The main importance of the Arukh lies in the extensive collection of explanations of words and subjects in the Talmud and in the profusion of the author's excellent readings, all drawn from the three chief Torah centers of that time: the teaching of the Babylonian geonim; the commentaries of Hananel b. *Ḥushi'el of Kairouan, which he uses extensively but in the main without acknowledgment; and the "Mainz commentaries" mentioned by him under different names ("scholars of Mainz," "pious ones of Mainz," "Mainz commentary," etc.). These explanations occur in the extant commentaries of Rabbenu Gershom without mentioning Nathan's name. Apart from these three sources he also had before him not a few of the early commentaries of Provence. Nathan frequently explains words and subjects according to the reading of Hananel b. Ḥushi'el without indicating that his explanation is based thereon. At times he goes beyond the explanation of the word and explains the whole theme. It has now been established that these explanations are also from Hananel, given by him in other contexts. In the printed editions of the Talmud, Rashi mentions him once (Shab. 13b). The whole passage, however, is missing in some manuscripts, and it is clear that Rashi made no use of the Arukh. The many anonymous parallels that exist between the two works have their source in the common use made by the two scholars of "the teaching of Mainz" and of the other common exegetical traditions.

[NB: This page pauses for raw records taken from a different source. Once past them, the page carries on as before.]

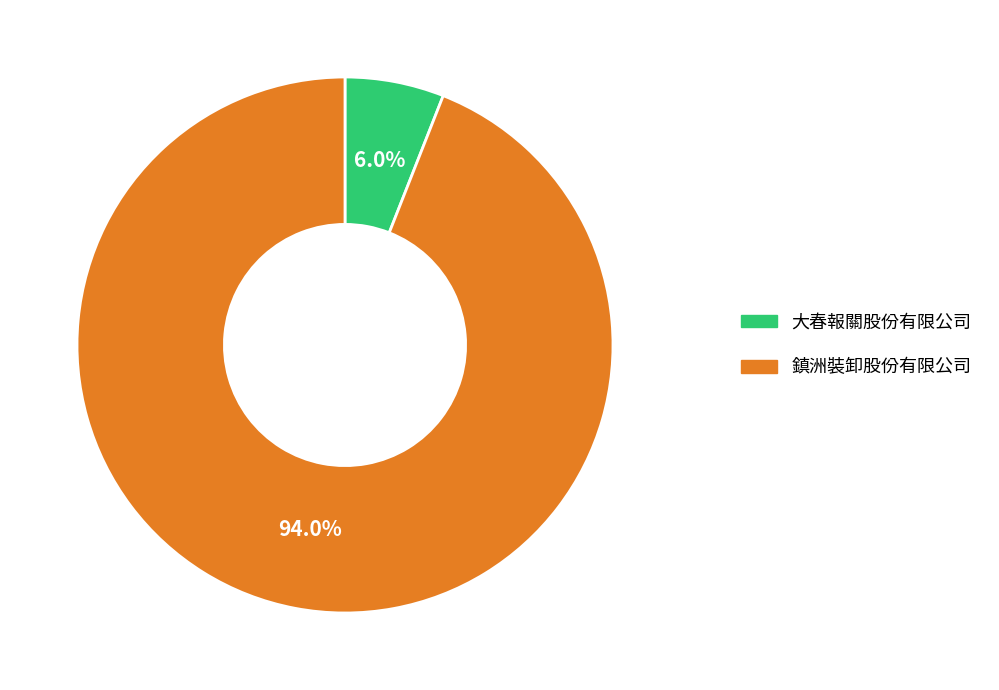

How many segments does this pie chart have?

2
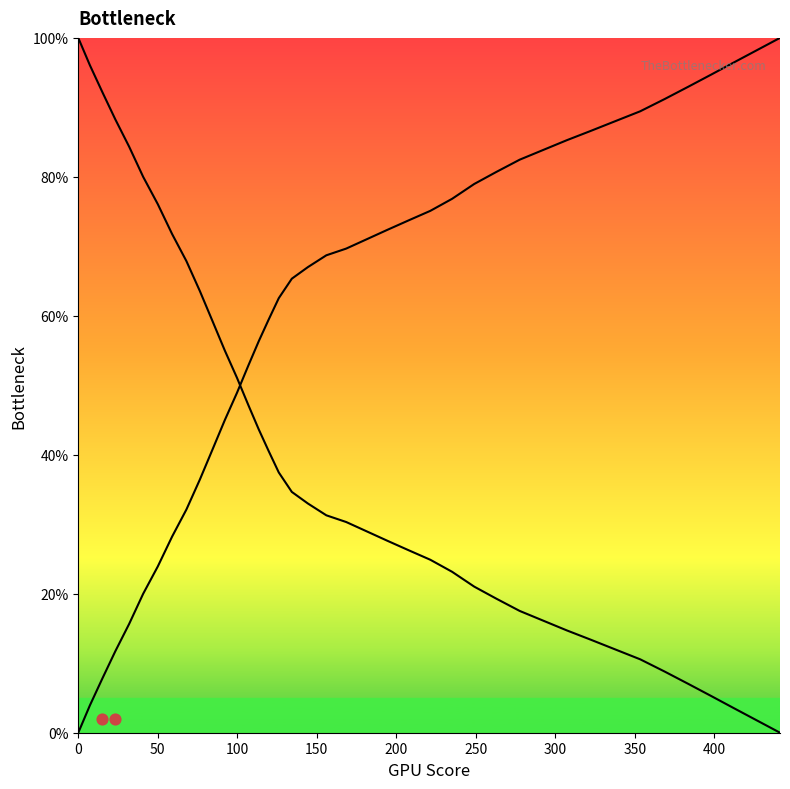

Which series reaches the maximum Y coordinate?

y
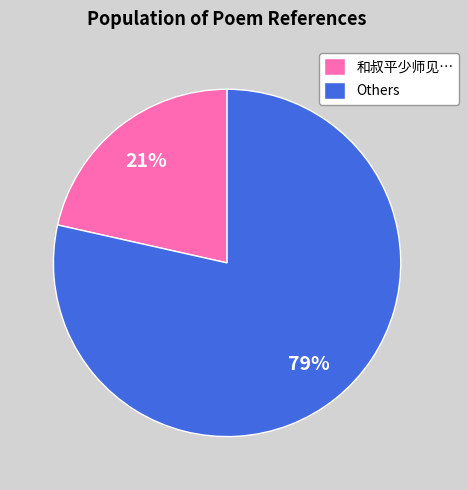

How many slices are in this pie chart?

2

The Arukh achieved exceptionally wide circulation. It was apparently first published in Rome in 1469–72?, an edition that is a better version than that found in later ones printed from a different manuscript. Because of the great importance attached to the work, many supplements to and emendations of it were written. Among them is the Agur of Samuel b. Jacob ibn *Jama (12th century), consisting of addenda to the Arukh derived from the language found in geonic writings, which was published by S. Buber in Jubelschrift…. H. Graetz (1887). Menahem de *Lonzano wrote addenda, emendations, and explanations to the Arukh under the title of Ha-Ma'arikh, published in his work Shetei Yadot (Venice, 1618). The physician and philologist Benjamin *Mussafia, in his Musaf he-Arukh, which was printed in the Arukh (Amsterdam, 1655), corrected the Greek and Latin words. Isaiah *Berlin (18th century) wrote Hafla'ah she-ba-Arakhin, addenda and notes to the Arukh up to the letter kaf in the Lemberg 1857 edition of the Arukh. A scholarly edition, based on seven manuscripts, was published by Alexander Kohut under the title of Arukh ha-Shalem or Aruch Completum (1878–92), to which a supplement and addenda were issued by S. Krauss in his Tosefot he-Arukh ha-Shalem (1937). A condensed version, entitled He-Arukh ha-Kaẓar, by an anonymous epitomist, was first published in Constantinople.

bibliography:

S.J.L. Rapoport, in: Bikkurei ha-Ittim (1830), 2nd pagination, 7–79; Kohut, Arukh, 1 (19262), introd.; Vogelstein-Rieger, 1 (1896), index; S. Krauss, Griechische und lateinische Lehnwoerter im Talmud, Midrasch und Targum (1898), introd. xxiv–xxxix; D.S. Blondheim, in: Festschrift fuer A. Freimann (1935), 24–30; idem, Notes on the Italian Words in the Arukh Completum (1933); S. Lieberman, in: ks, 14 (1937/38), 218–28; H.Z. Toibes, in: Scritti in Memoria de Sally Mayer (1956), Heb. pt. 126–41; H.J. Zimmels, in: Roth, Dark Ages, 182–4; Zunz-Albeck, Derashot, index; S. Abramson, Rav Nissim Ga'on (1965), index; S. Speier, in: Leshonenu, 31 (1967), 23–32, 189–98; 34 (1967/70), 172–9.